In December 1851 a devastating blaze reduced more than 450 homes to charred rubble along the western harbour front.  Not knowing quite where to put it, someone decided to push all the rubble into the shallow water of the harbour, build a new sea wall around it and top it off with some soil scraped from the hillslopes behind.  When complete, this provided a new strip of prime real estate 45ft (15m) wide which could be sold at a handsome profit to build new moorings, warehousing and businesses.  So even before HK had established its first bank (HSBC in 1864) and banks had issued their first banknotes (1866), dumping rubble into the water to extend the land into the sea had already become a virtual license to print money.  And that's still how it's done today. 

Land Reclamation

Extending land into the sea in HK's Central area (previously Victoria ) in 1890.
Early colonial architecture copied from India and Singapore featured apartments over street-level businesses   

Land created this way now accounts for 25% of HK's developed areas.  It accommodates  27% of the population, a whopping 70% of businesses and the entirety of the 'new' airport.  Evidently the business of demolishing old buildings, piling the rubble in the sea and erecting new buildings has never been such good business. 

Of course, not everyone was impressed when their thriving colonial hotels, apartments and business premises, blessed with views of the harbour and romantic sunsets, were suddenly relegated to non-descript backstreets, with views eclipsed by taller, brighter buildings which suddenly attracted all the customers.

The Pawn on Queen's Road East, Wanchai.
A rare survivor of British colonial design, originally built on the waterfront, 
now dwarfed by glass monoliths and stranded more than 500m from the harbour

 Sadly fewer and fewer of HK's original colonial structures are surviving this recycling; many were lost during building booms after WW2, being replaced with featureless low-rise concrete shoe-boxes called walk-ups.



These in turn were replaced with ultra-high density apartments in mid-rise 'mansion blocks'




Today many of these are being pulled down in the race to build apartment towers of 40, 50 or 60 floors.  

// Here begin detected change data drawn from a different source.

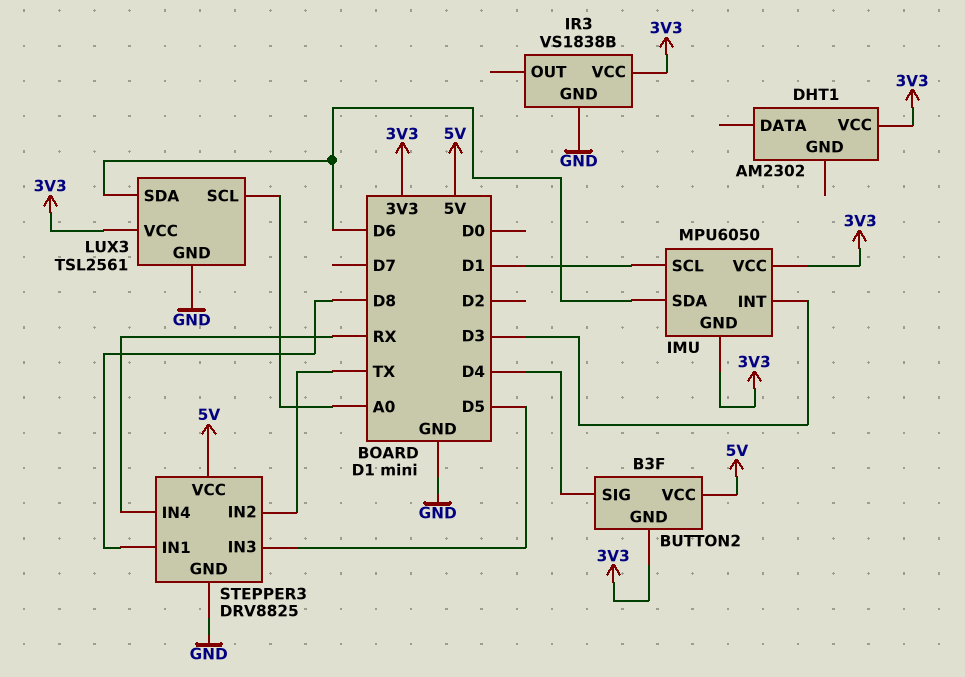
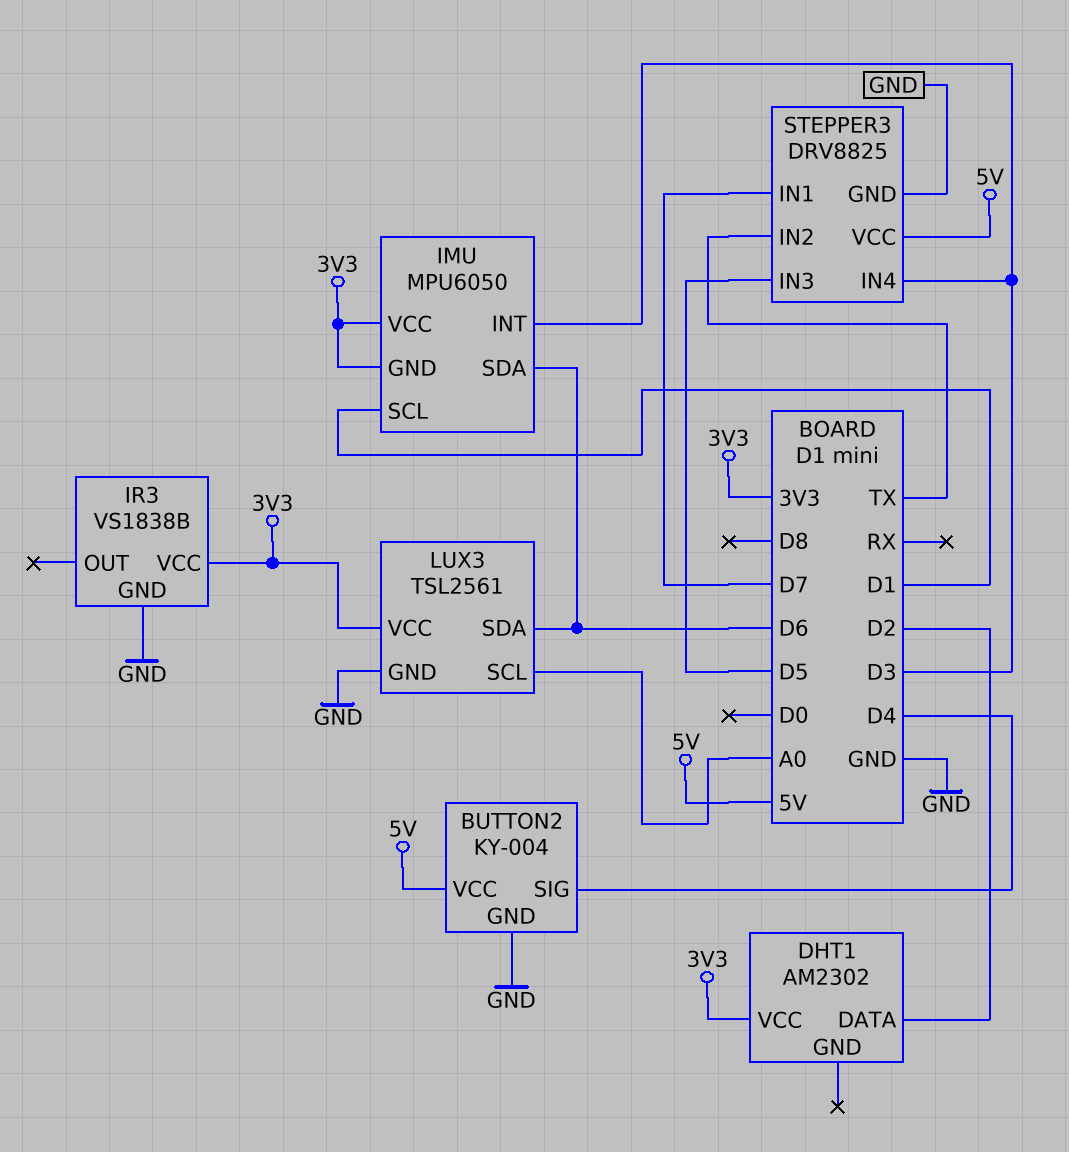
BUTTON2: B3F -> KY-004
BUTTON2 pin GND: 3V3 -> GND
DHT1 pin DATA: none -> D2
STEPPER3 pin IN1: D8 -> D7
STEPPER3 pin IN4: RX -> D3

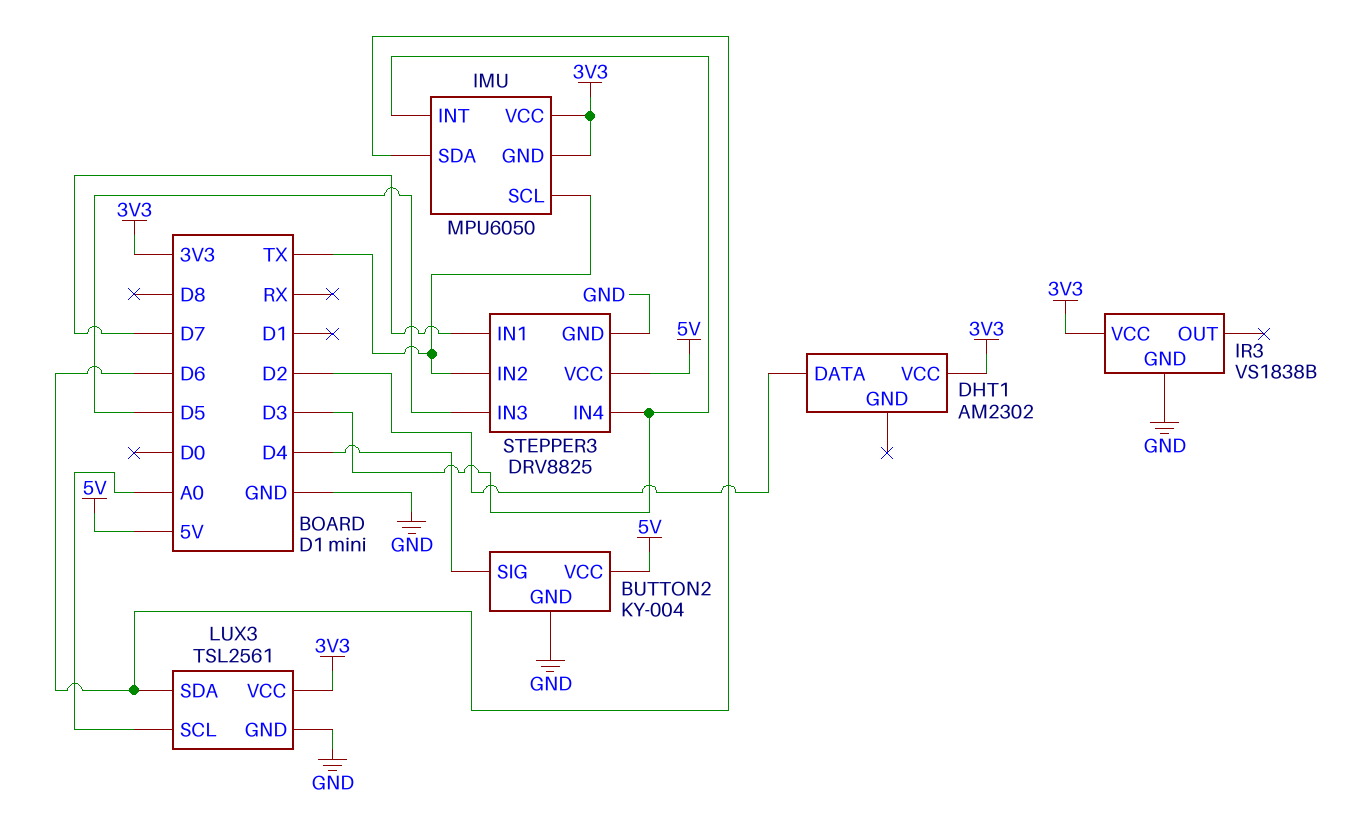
IMU pin SCL: D1 -> TX

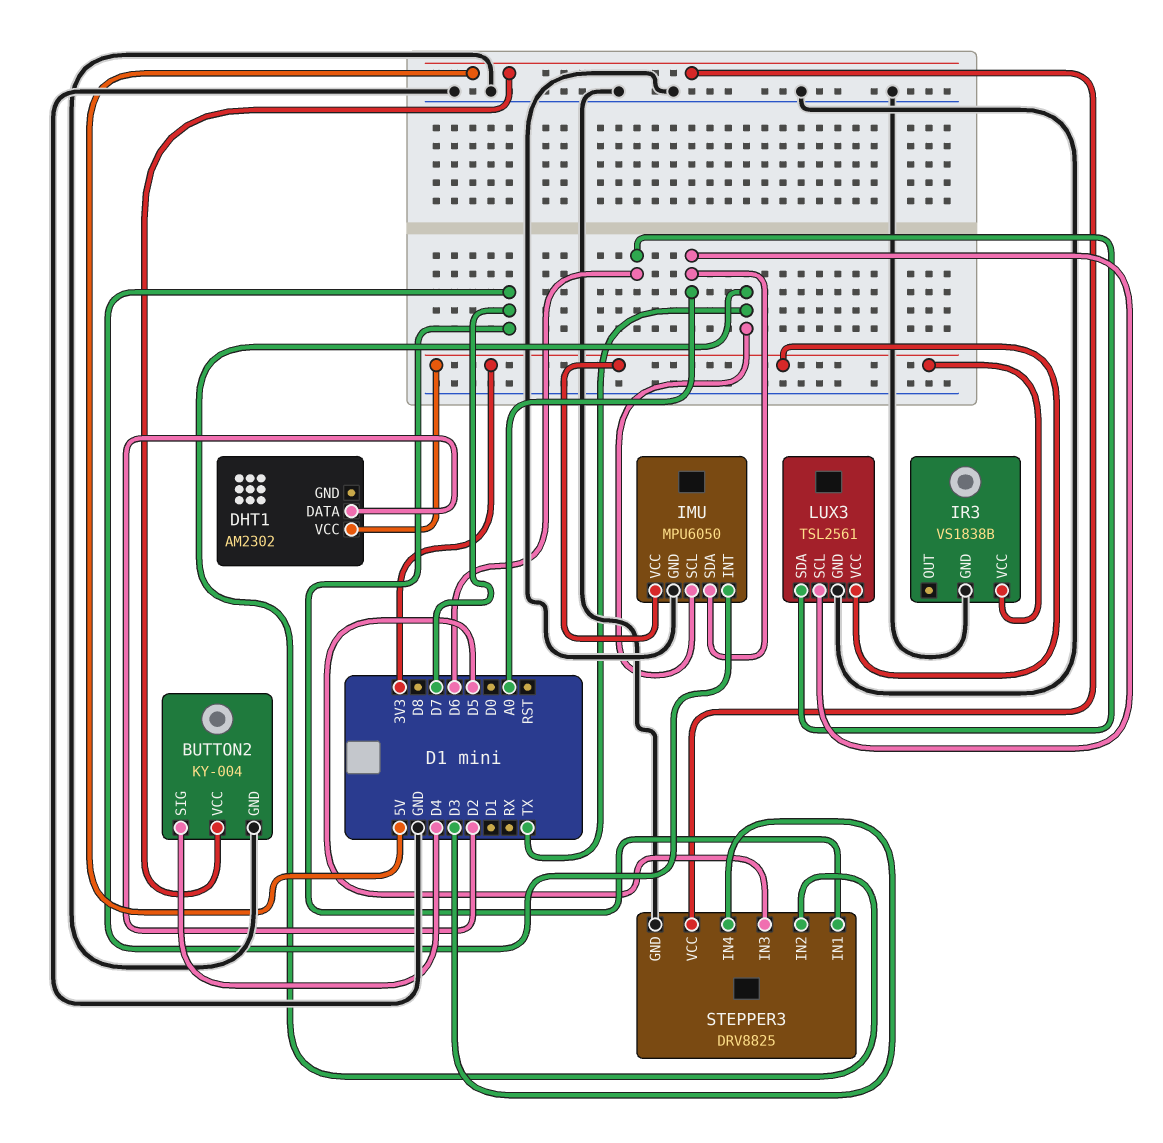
IMU pin GND: 3V3 -> GND
IMU pin INT: D3 -> D7
IMU pin SDA: D6 -> A0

Tin Shui Wai: a new town rapidly constructed in the north west of the New Territories from which people commute
 into Hong Kong's central business districts, or increasingly across the bay to Shenzhen, visible in the background.
Often considered to be soul-less and without a sense of community, it is also referred to as the City of Tears 
due to the high frequency of suicides, people often jumping from the apartment windows. 

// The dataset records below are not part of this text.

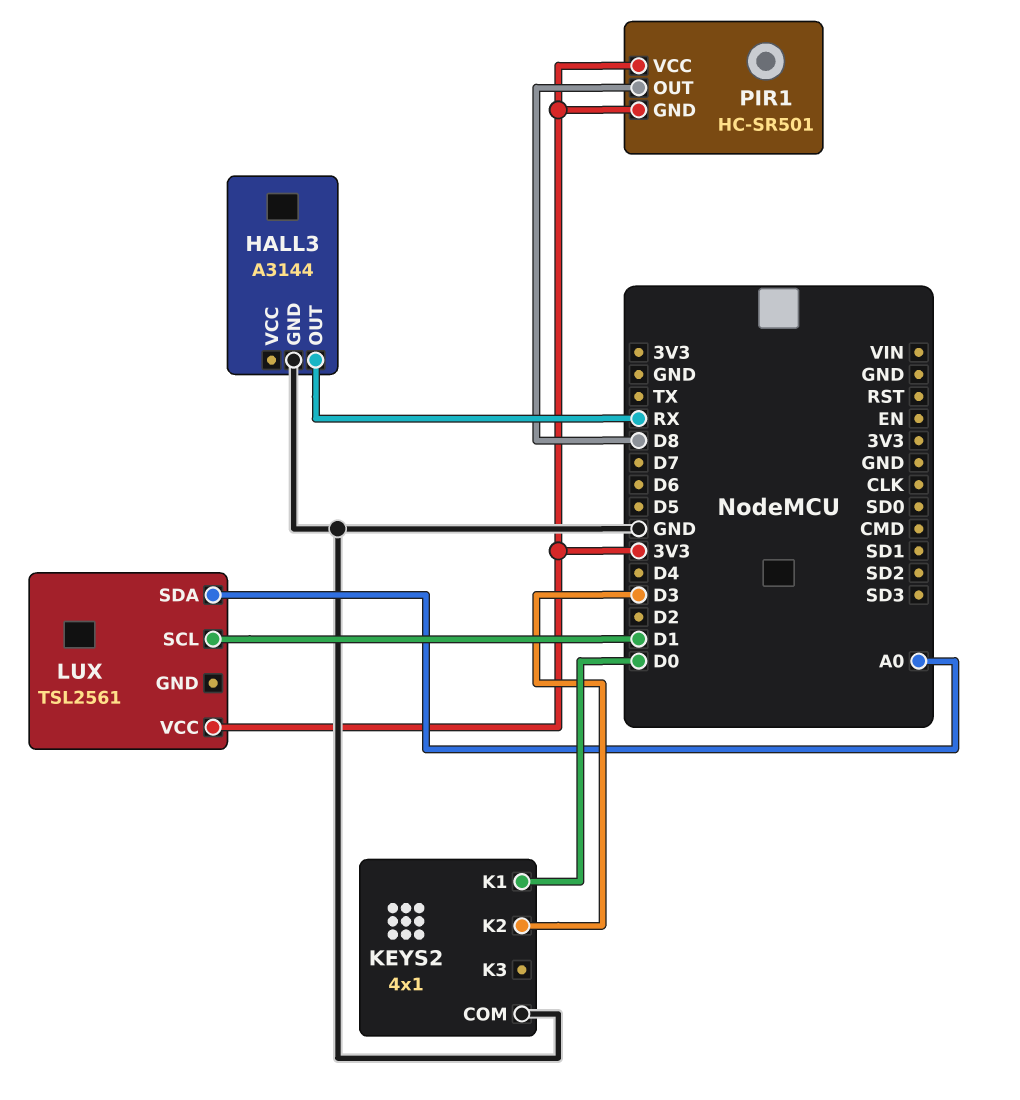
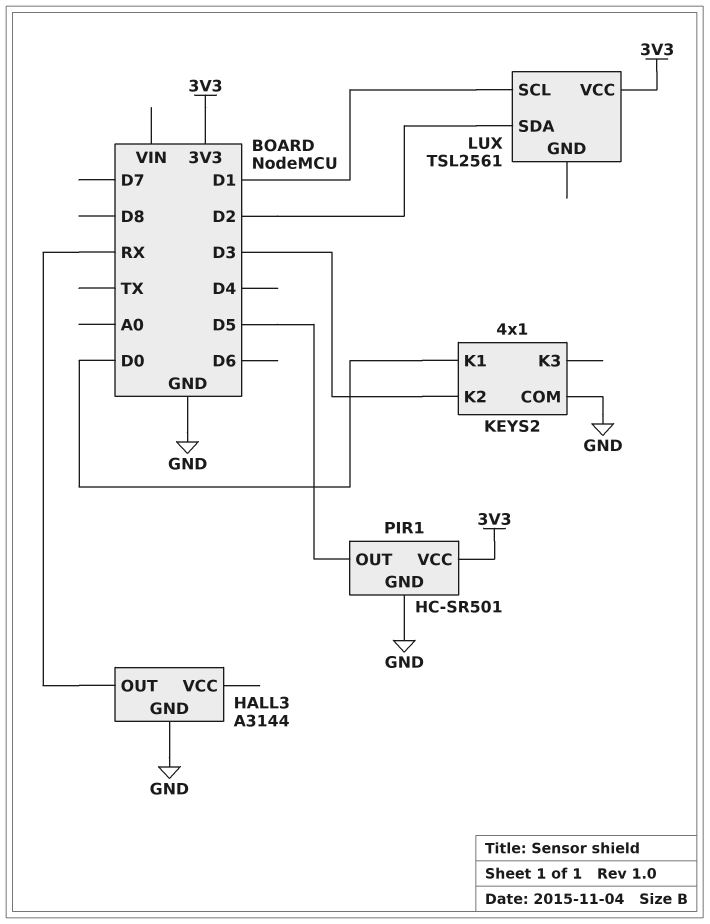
LUX pin SDA: A0 -> D2
PIR1 pin GND: 3V3 -> GND
PIR1 pin OUT: D8 -> D5

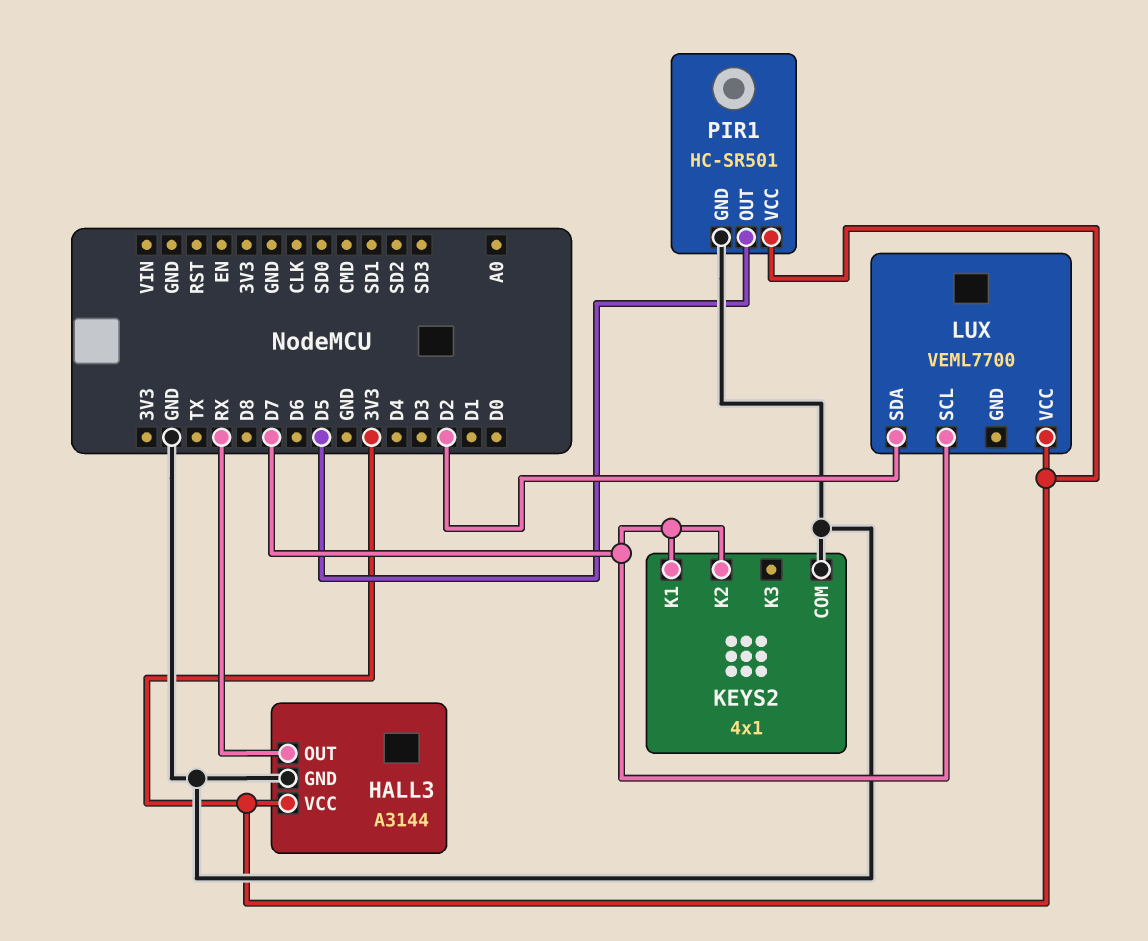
HALL3 pin VCC: none -> 3V3
KEYS2 pin K1: D0 -> D7
KEYS2 pin K2: D3 -> D7
LUX: TSL2561 -> VEML7700
LUX pin SCL: D1 -> D7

All too rarely does somebody strive to design something iconic rather than simply copy and paste what has been built dozens of times before.


The Lippo Towers' Climbing Koala design providing a rare example of flair

HK's 'Lifers' are the expats who have knocked back anything up to 40 years of artery-hardening corporate schmoozing each night, then re-powered themselves on lavish Eggs-Benedict brunches the next day.  They have long since avoided the undignified scramble for waterfront property which lures the Scotch-Egg munching riff-raff who are just here for a fast buck.  The Lifers have done this by simply rising above it all - literally.  Soaring market prices now make it feasible for developers to cut level platforms into the slopes on which to build forests of apartment towers offering breakfast views of the harbour which were previously only available to helicopter pilots. 


Half of this area used to be harbour while the other half was home to wild boar, monkeys and falcons.

Almost two centuries after the fire of 1851, HK's license to print money continues to deliver handsomely.